Cotton futures ended higher on Thursday, supported by outside market strength linked to a new bond-buying program in Europe aimed at containing the region's debt crisis. Cotton futures were swept up in a broader-based rally that saw the S&P 500 index surge to its highest level in more than four years and the Nasdaq climb 2 percent on news that the European Central Bank will undertake an aggressive bond-buying program to help struggling euro zone countries.
The macro picture improved further after US data showed companies added staff in August at the fastest clip in five months and a gauge of employment in the service sector also brightened, helping cotton futures post their first positive settlement in three trading days.

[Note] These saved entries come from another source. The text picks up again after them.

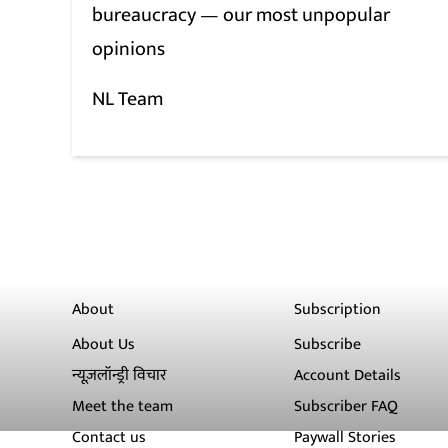
bureaucracy — our most unpopular
opinions
NL Team
About
Subscription
About Us
Subscribe
न्यूज़लॉन्ड्री विचार
Account Details
Meet the team
Subscriber FAQ
Contact us
Paywall Stories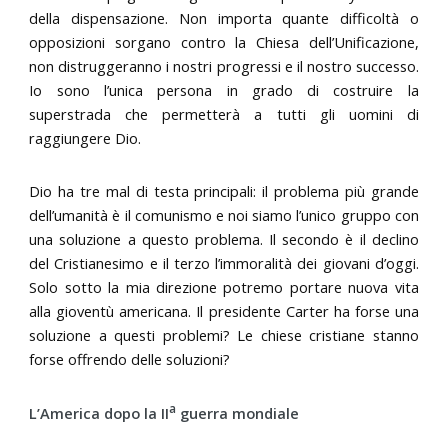
della dispensazione. Non importa quante difficoltà o
opposizioni sorgano contro la Chiesa dell’Unificazione,
non distruggeranno i nostri progressi e il nostro successo.
Io sono l’unica persona in grado di costruire la
superstrada che permetterà a tutti gli uomini di
raggiungere Dio.
Dio ha tre mal di testa principali: il problema più grande
dell’umanità è il comunismo e noi siamo l’unico gruppo con
una soluzione a questo problema. Il secondo è il declino
del Cristianesimo e il terzo l’immoralità dei giovani d’oggi.
Solo sotto la mia direzione potremo portare nuova vita
alla gioventù americana. Il presidente Carter ha forse una
soluzione a questi problemi? Le chiese cristiane stanno
forse offrendo delle soluzioni?
a
L’America dopo la II
guerra mondiale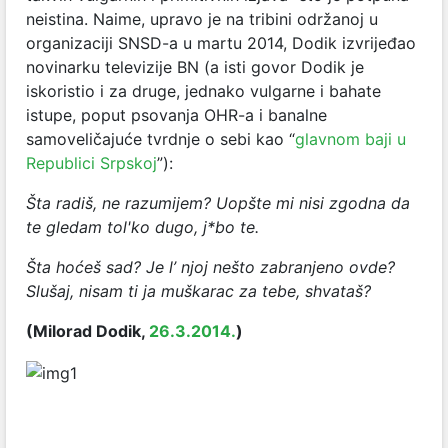
neistina. Naime, upravo je na tribini održanoj u
organizaciji SNSD-a u martu 2014, Dodik izvrijeđao
novinarku televizije BN (a isti govor Dodik je
iskoristio i za druge, jednako vulgarne i bahate
istupe, poput psovanja OHR-a i banalne
samoveličajuće tvrdnje o sebi kao “
glavnom baji u
Republici Srpskoj
”):
Šta radiš, ne razumijem? Uopšte mi nisi zgodna da
te gledam tol'ko dugo, j*bo te.
Šta hoćeš sad? Je l’ njoj nešto zabranjeno ovde?
Slušaj, nisam ti ja muškarac za tebe, shvataš?
(Milorad Dodik,
26.3.2014.
)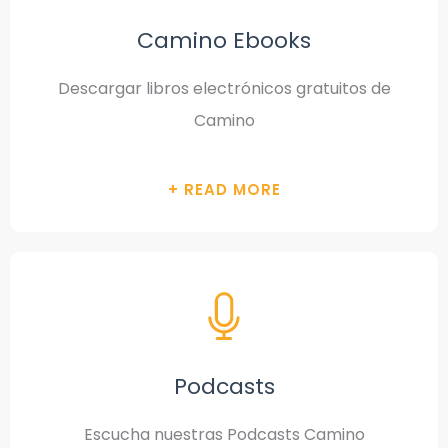
Camino Ebooks
Descargar libros electrónicos gratuitos de
Camino
Podcasts
Escucha nuestras Podcasts Camino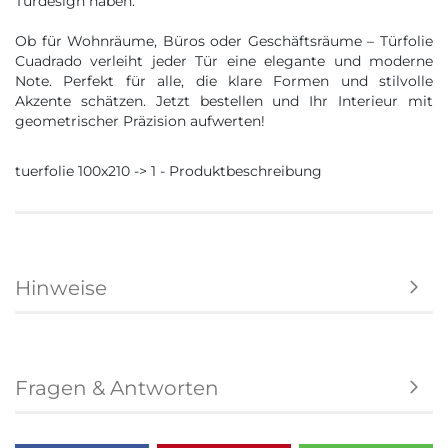
Türdesign haben.
Ob für Wohnräume, Büros oder Geschäftsräume – Türfolie
Cuadrado verleiht jeder Tür eine elegante und moderne
Note. Perfekt für alle, die klare Formen und stilvolle
Akzente schätzen. Jetzt bestellen und Ihr Interieur mit
geometrischer Präzision aufwerten!
tuerfolie 100x210 -> 1 - Produktbeschreibung
Hinweise
Fragen & Antworten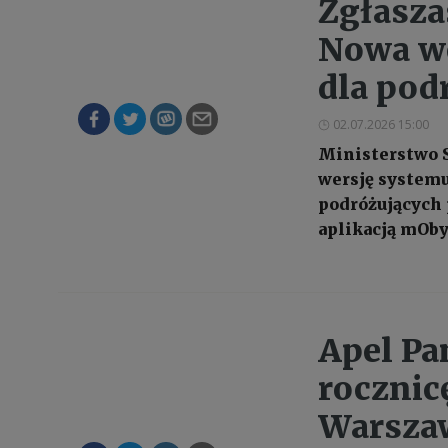
Zgłasza
Nowa we
dla pod
02.07.2026 15:00
Ministerstwo 
wersję systemu
podróżujących 
aplikacją mOby
Apel Pa
rocznic
Warsza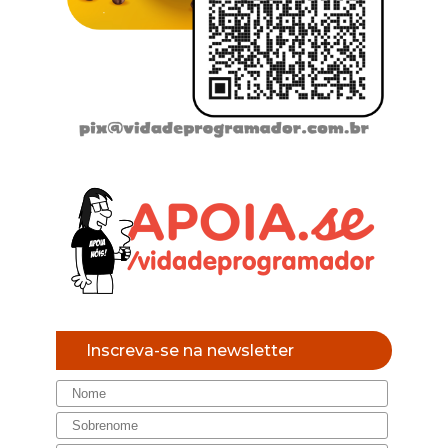
Inscreva-se na newsletter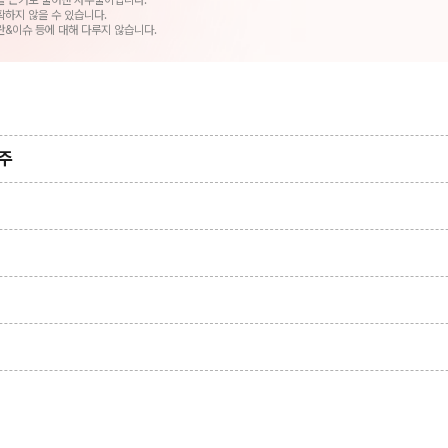
을 근거로 풀어낸 사주풀이입니다.
확하지 않을 수 있습니다.
란&이슈 등에 대해 다루지 않습니다.
주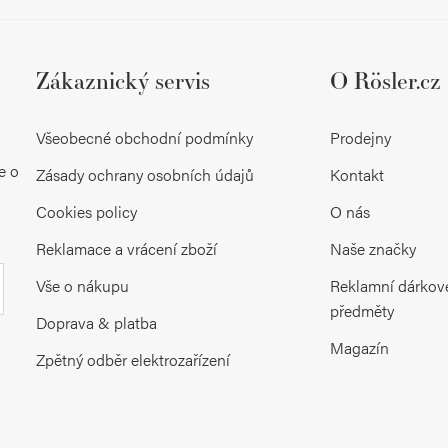
Zákaznický servis
O Rösler.cz
Všeobecné obchodní podmínky
Prodejny
e o
Zásady ochrany osobních údajů
Kontakt
Cookies policy
O nás
Reklamace a vrácení zboží
Naše značky
Vše o nákupu
Reklamní dárkov
předměty
Doprava & platba
Magazín
Zpětný odběr elektrozařízení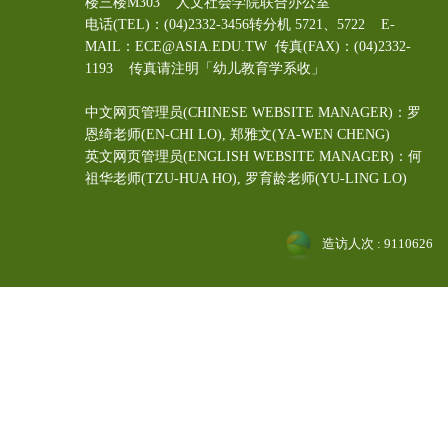
楼三楼M303 人文社会学院联合办公室
电话(TEL)：(04)2332-3456转分机 5721、5722 E-
MAIL：ECE@ASIA.EDU.TW
传真(FAX)：(04)2332-
1193 传真请注明「幼儿教育学系收」
中文网页管理员(CHINESE WEBSITE MANAGER)：罗
恩绮老师(EN-CHI LO)
, 郑雅文
(YA-WEN CHENG)
英文网页管理员(ENGLISH WEBSITE MANAGER)：何
祖华老师(TZU-HUA HO), 罗育龄老师(YU-LING LO)
造访人次 : 9110626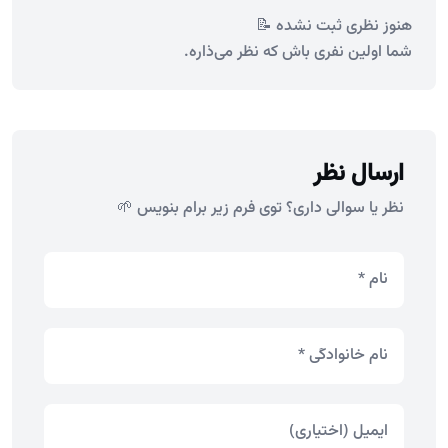
هنوز نظری ثبت نشده 📝
شما اولین نفری باش که نظر می‌ذاره.
ارسال نظر
نظر یا سوالی داری؟ توی فرم زیر برام بنویس 🌱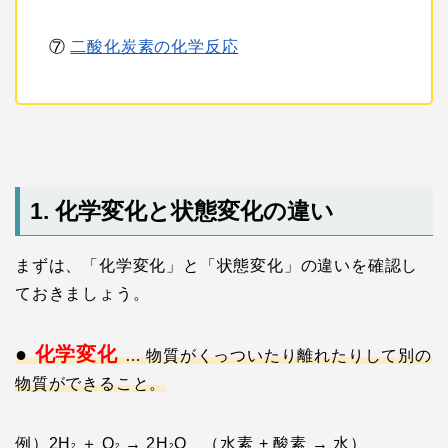
⑦
二酸化炭素の化学反応
1. 化学変化と状態変化の違い
まずは、「化学変化」と「状態変化」の違いを確認し
ておきましょう。
●
化学変化
… 物質がくっついたり離れたりして別の
物質ができること。
例）2H
＋ O
→ 2H
O （水素 + 酸素 → 水）
2
2
2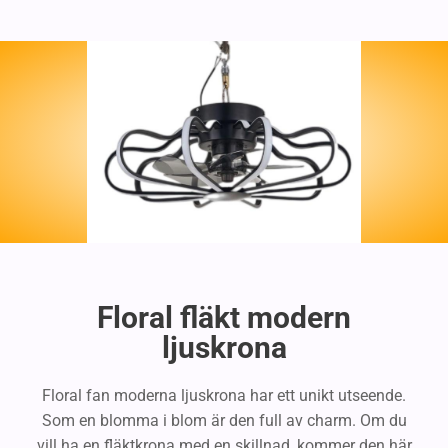
Floral fläkt modern
ljuskrona
Floral fan moderna ljuskrona har ett unikt utseende.
Som en blomma i blom är den full av charm. Om du
vill ha en fläktkrona med en skillnad, kommer den här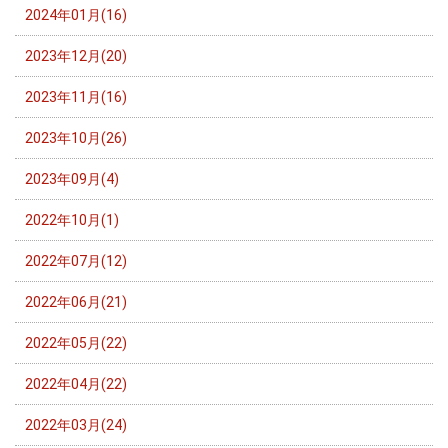
2024年01月(16)
2023年12月(20)
2023年11月(16)
2023年10月(26)
2023年09月(4)
2022年10月(1)
2022年07月(12)
2022年06月(21)
2022年05月(22)
2022年04月(22)
2022年03月(24)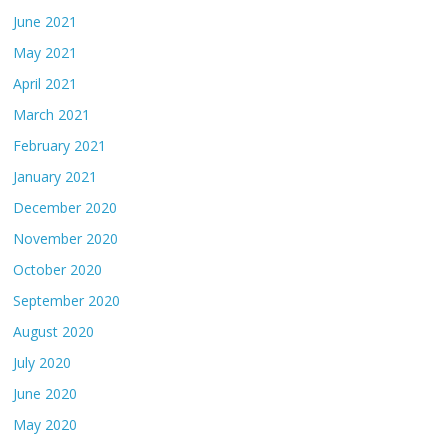
June 2021
May 2021
April 2021
March 2021
February 2021
January 2021
December 2020
November 2020
October 2020
September 2020
August 2020
July 2020
June 2020
May 2020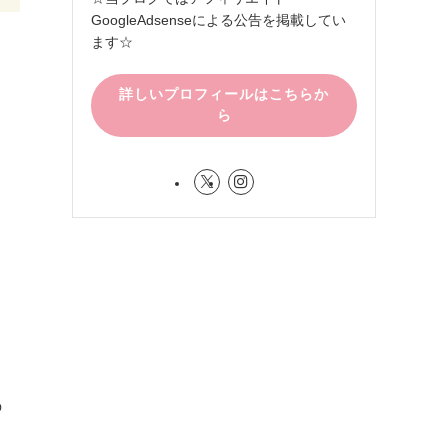
GoogleAdsenseによる公告を掲載してい
ます☆
詳しいプロフィールはこちらか
ら
の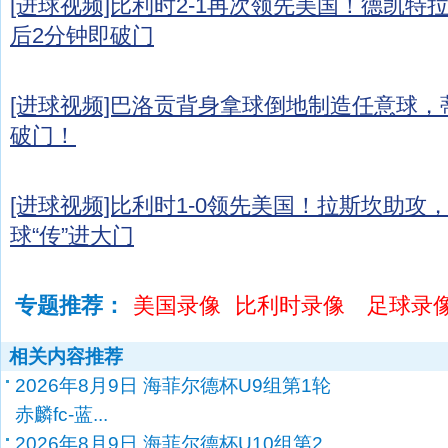
[进球视频]比利时2-1再次领先美国！德凯特
后2分钟即破门
[进球视频]巴洛贡背身拿球倒地制造任意球
破门！
[进球视频]比利时1-0领先美国！拉斯坎助攻
球“传”进大门
专题推荐：
美国录像
比利时录像
足球录
相关内容推荐
2026年8月9日 海菲尔德杯U9组第1轮
赤麟fc-蓝...
2026年8月9日 海菲尔德杯U10组第2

The benchmark December cotton contract rose 0.64 cent to finish at 75.99 cents per lb, after dealing between 74.80 and 76.19 cents. "We have the outside markets today to thank for that," Knight Futures cotton analyst Sharon Johnson said of cotton's close higher. But whether the cotton market extends the move could depend once again on the outside markets, and their reaction to Friday's US payrolls report.
The median of forecasts from economists polled by Reuters is for US employers to have added 125,000 jobs in August, down from 163,000 new hires in July. "Come 8:35 (a.m. EDT) tomorrow morning we will see if the employment data helps or hurts our case," Johnson said.
Looking at the technicals, the market's inability to break above its intra-day high at 76.19 cents, a price-point that corresponds with the 10-day moving average, suggests sellers remain motivated to contain any rally. "It is showing that we have some resistance at those highs, banded by the 10-day moving average," Johnson said. ICE cotton futures volumes stood above 14,500 lots in late New York business, nearly 40 percent below the 30-day norm, according to preliminary Thomson Reuters data.